Electronic design files:

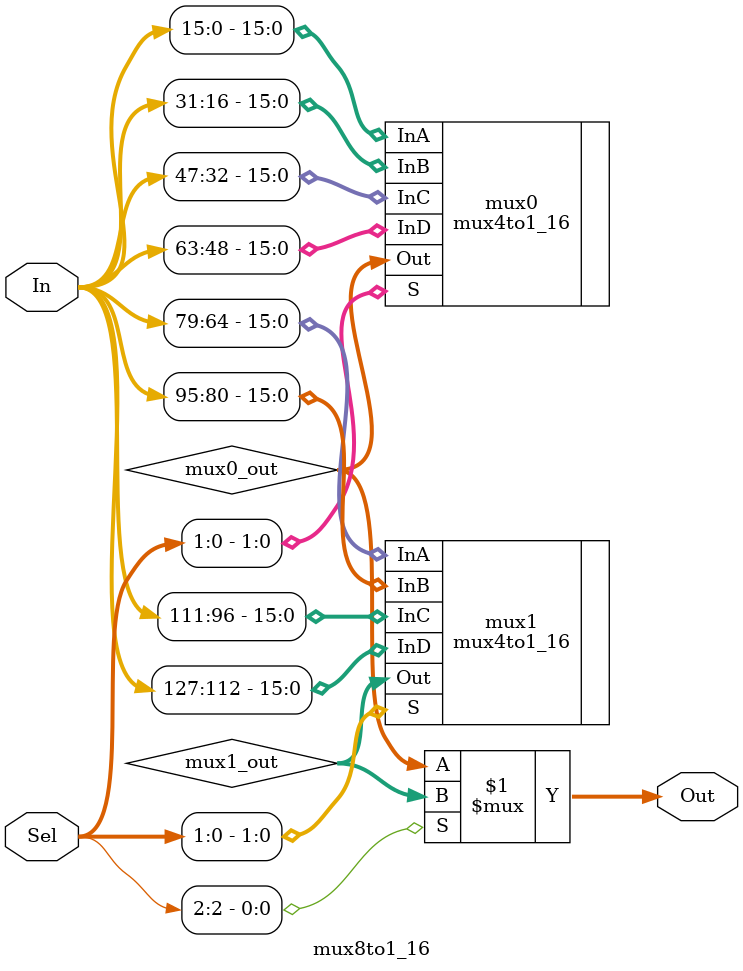
<source format=v>

module mux8to1_16(In, Sel, Out);
    input [127:0]  In;
    input [2:0]   Sel;
    output [15:0] Out;

    wire [15:0] mux0_out;
    wire [15:0] mux1_out;

    mux4to1_16 mux0(.InA(In[15:0]), .InB(In[31:16]), .InC (In[47:32]), .InD (In[63:48]), .S (Sel[1:0]), .Out(mux0_out));
    mux4to1_16 mux1(.InA(In[79:64]), .InB(In[95:80]), .InC (In[111:96]), .InD (In[127:112]), .S (Sel[1:0]), .Out(mux1_out));

    assign Out = (Sel[2]) ? mux1_out : mux0_out;
endmodule

</source>
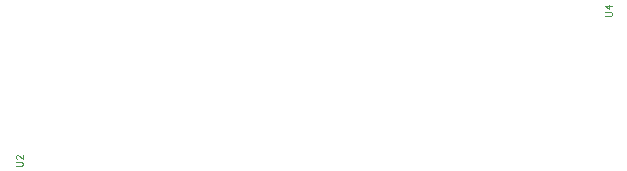
<source format=gm1>
G04*
G04 #@! TF.GenerationSoftware,Altium Limited,Altium Designer,24.2.2 (26)*
G04*
G04 Layer_Color=16711935*
%FSLAX25Y25*%
%MOIN*%
G70*
G04*
G04 #@! TF.SameCoordinates,004D1183-16E1-436D-8927-E0D308D58255*
G04*
G04*
G04 #@! TF.FilePolarity,Positive*
G04*
G01*
G75*
%ADD71C,0.00394*%
D71*
X290639Y231000D02*
X292606D01*
X293000Y231394D01*
Y232181D01*
X292606Y232574D01*
X290639D01*
X293000Y234542D02*
X290639D01*
X291819Y233361D01*
Y234936D01*
X94139Y181000D02*
X96106D01*
X96500Y181394D01*
Y182181D01*
X96106Y182574D01*
X94139D01*
X96500Y184936D02*
Y183361D01*
X94926Y184936D01*
X94532D01*
X94139Y184542D01*
Y183755D01*
X94532Y183361D01*
M02*

</source>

TASK GOAL - Without any pictures, output the entries above exactly as they appear.

ANSWER AREA -
<source format=v>

module mux8to1_16(In, Sel, Out);
    input [127:0]  In;
    input [2:0]   Sel;
    output [15:0] Out;

    wire [15:0] mux0_out;
    wire [15:0] mux1_out;

    mux4to1_16 mux0(.InA(In[15:0]), .InB(In[31:16]), .InC (In[47:32]), .InD (In[63:48]), .S (Sel[1:0]), .Out(mux0_out));
    mux4to1_16 mux1(.InA(In[79:64]), .InB(In[95:80]), .InC (In[111:96]), .InD (In[127:112]), .S (Sel[1:0]), .Out(mux1_out));

    assign Out = (Sel[2]) ? mux1_out : mux0_out;
endmodule

</source>
<source format=gm1>
G04*
G04 #@! TF.GenerationSoftware,Altium Limited,Altium Designer,24.2.2 (26)*
G04*
G04 Layer_Color=16711935*
%FSLAX25Y25*%
%MOIN*%
G70*
G04*
G04 #@! TF.SameCoordinates,004D1183-16E1-436D-8927-E0D308D58255*
G04*
G04*
G04 #@! TF.FilePolarity,Positive*
G04*
G01*
G75*
%ADD71C,0.00394*%
D71*
X290639Y231000D02*
X292606D01*
X293000Y231394D01*
Y232181D01*
X292606Y232574D01*
X290639D01*
X293000Y234542D02*
X290639D01*
X291819Y233361D01*
Y234936D01*
X94139Y181000D02*
X96106D01*
X96500Y181394D01*
Y182181D01*
X96106Y182574D01*
X94139D01*
X96500Y184936D02*
Y183361D01*
X94926Y184936D01*
X94532D01*
X94139Y184542D01*
Y183755D01*
X94532Y183361D01*
M02*

</source>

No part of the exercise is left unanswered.